### Study text
Statistical analyses
MR analysis to estimate the effects of the adverse events during pregnancy on the congenital malformation
Two-Sample MR was utilized to estimate the effect of adverse events during pregnancy on congenital malformations. The Inverse Variance Weighted (IVW) method served as the primary analysis technique, offering the most precise and powerful estimates assuming all genetic variants are valid instruments. To comprehensively evaluate potential relationships, additional robust methods were employed, including MR-Egger, weighted median, weighted mode, and simple mode.
MR-Egger regression, which is typically used to detect publication bias in meta-analyses, was also applied to assess directional pleiotropy among different genetic variants [16]. This study utilized the MR-Egger intercept approach to detect horizontal pleiotropy [17]. Should horizontal pleiotropy be detected, outliers were removed, and the IVW method was reapplied to aggregate the effect sizes of each SNP.
Mediation MR analysis linking the adverse events during pregnancy with congenital malformation via circulating metabolites
Two-step MR was utilized to estimate the mediation effect of circulating metabolites on the relationship between adverse events during pregnancy and congenital malformations. Initially, the impact of adverse events during pregnancy on 168 metabolites was quantified, denoted as (βexp-med). Subsequently, the analysis assessed the influence of circulating metabolites—those that exhibited statistically significant associations with adverse events during pregnancy—on the congenital malformations, represented as (βmed-out).

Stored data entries

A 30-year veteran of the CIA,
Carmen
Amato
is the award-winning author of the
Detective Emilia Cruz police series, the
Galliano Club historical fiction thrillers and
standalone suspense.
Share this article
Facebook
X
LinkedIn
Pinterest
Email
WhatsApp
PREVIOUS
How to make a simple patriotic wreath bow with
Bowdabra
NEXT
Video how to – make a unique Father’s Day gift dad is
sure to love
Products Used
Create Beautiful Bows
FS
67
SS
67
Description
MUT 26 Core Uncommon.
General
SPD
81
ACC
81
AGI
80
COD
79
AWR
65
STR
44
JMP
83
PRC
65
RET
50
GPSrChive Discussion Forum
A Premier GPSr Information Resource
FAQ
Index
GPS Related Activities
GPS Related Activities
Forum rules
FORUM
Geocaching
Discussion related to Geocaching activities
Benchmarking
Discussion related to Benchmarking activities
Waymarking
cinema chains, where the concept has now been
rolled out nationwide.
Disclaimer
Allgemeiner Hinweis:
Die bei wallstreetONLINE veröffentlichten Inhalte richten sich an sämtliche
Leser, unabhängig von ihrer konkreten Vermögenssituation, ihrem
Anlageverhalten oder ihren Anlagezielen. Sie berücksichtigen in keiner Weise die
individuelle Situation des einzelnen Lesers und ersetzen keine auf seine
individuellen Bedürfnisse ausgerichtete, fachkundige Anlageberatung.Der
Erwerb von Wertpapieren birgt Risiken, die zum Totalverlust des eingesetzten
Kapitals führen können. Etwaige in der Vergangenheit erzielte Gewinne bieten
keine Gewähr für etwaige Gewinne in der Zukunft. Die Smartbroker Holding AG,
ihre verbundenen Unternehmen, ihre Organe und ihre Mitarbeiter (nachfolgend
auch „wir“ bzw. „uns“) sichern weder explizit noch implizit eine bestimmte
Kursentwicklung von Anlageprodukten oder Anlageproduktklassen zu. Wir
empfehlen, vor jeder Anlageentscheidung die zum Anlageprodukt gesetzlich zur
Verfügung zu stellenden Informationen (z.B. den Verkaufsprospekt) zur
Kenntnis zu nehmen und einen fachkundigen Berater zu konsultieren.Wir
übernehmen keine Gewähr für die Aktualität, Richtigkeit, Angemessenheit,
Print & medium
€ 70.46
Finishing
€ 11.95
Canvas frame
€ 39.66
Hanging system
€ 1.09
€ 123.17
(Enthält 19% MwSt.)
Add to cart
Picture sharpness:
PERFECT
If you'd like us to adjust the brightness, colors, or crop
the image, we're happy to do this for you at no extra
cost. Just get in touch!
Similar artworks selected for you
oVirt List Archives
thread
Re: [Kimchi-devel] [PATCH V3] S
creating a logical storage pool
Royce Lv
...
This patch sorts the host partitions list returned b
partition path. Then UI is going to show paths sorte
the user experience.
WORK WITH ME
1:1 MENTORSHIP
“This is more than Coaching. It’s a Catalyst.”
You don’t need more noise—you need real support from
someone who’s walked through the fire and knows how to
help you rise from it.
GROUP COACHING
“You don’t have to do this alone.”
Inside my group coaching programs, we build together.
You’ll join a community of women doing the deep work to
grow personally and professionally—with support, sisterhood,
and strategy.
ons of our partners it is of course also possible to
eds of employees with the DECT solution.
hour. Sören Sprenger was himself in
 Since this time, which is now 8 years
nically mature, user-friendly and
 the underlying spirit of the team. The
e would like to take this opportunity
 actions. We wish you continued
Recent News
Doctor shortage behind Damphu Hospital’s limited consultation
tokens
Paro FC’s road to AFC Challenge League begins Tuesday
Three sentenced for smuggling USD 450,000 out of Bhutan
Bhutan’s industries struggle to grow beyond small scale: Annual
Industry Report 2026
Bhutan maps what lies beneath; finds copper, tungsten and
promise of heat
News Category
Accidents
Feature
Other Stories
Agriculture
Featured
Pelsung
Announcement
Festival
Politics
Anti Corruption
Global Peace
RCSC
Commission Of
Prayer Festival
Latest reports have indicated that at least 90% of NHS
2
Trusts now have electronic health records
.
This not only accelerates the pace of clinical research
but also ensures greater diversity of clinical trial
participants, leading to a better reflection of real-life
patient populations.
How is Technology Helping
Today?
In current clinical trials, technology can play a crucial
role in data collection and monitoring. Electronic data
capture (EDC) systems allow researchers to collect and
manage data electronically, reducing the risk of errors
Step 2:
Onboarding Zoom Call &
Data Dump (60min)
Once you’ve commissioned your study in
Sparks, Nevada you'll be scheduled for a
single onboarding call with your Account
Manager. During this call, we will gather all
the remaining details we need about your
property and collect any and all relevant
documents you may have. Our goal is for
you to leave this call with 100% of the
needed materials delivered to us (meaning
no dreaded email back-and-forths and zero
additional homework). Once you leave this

### Exercise description
Carry on the statistical analyses text on the Mendelian randomization methods, beginning after its final sentence. The listing is separate material and is not part of the statistical analyses text.

### Response to this exercise
The indirect effect of the exposure (adverse events during pregnancy) on the outcome (congenital malformations) mediated through metabolites was calculated as the product of βexp-med and βmed-out:
$${beta }_{indirect}={beta }_{exp-med}*{beta }_{med-out}$$
Furthermore, the direct effect of the exposure on the outcome, specifically refers to the component of the exposure’s effect on the outcome that is independent of the proposed mediator—the circulating metabolites, was computed using the equation:
$${beta }_{direct}={beta }_{exp-out}-{beta }_{indirect}$$
Sensitivity analysis
In the analysis assessing the impact of adverse events during pregnancy on congenital malformations, several sensitivity analysis methods were employed to ensure the robustness of the findings. These included the MR-Egger, MR-PRESSO, weighted median, simple mode, and weighted mode methods. Additionally, MR-Egger regression was utilized to evaluate potential biases arising from gene pleiotropy, with the intercept serving as an indicator of such bias. To further quantify the heterogeneity among SNPs, Cochrane’s Q statistic was applied both for the IVW method and the MR-Egger approach.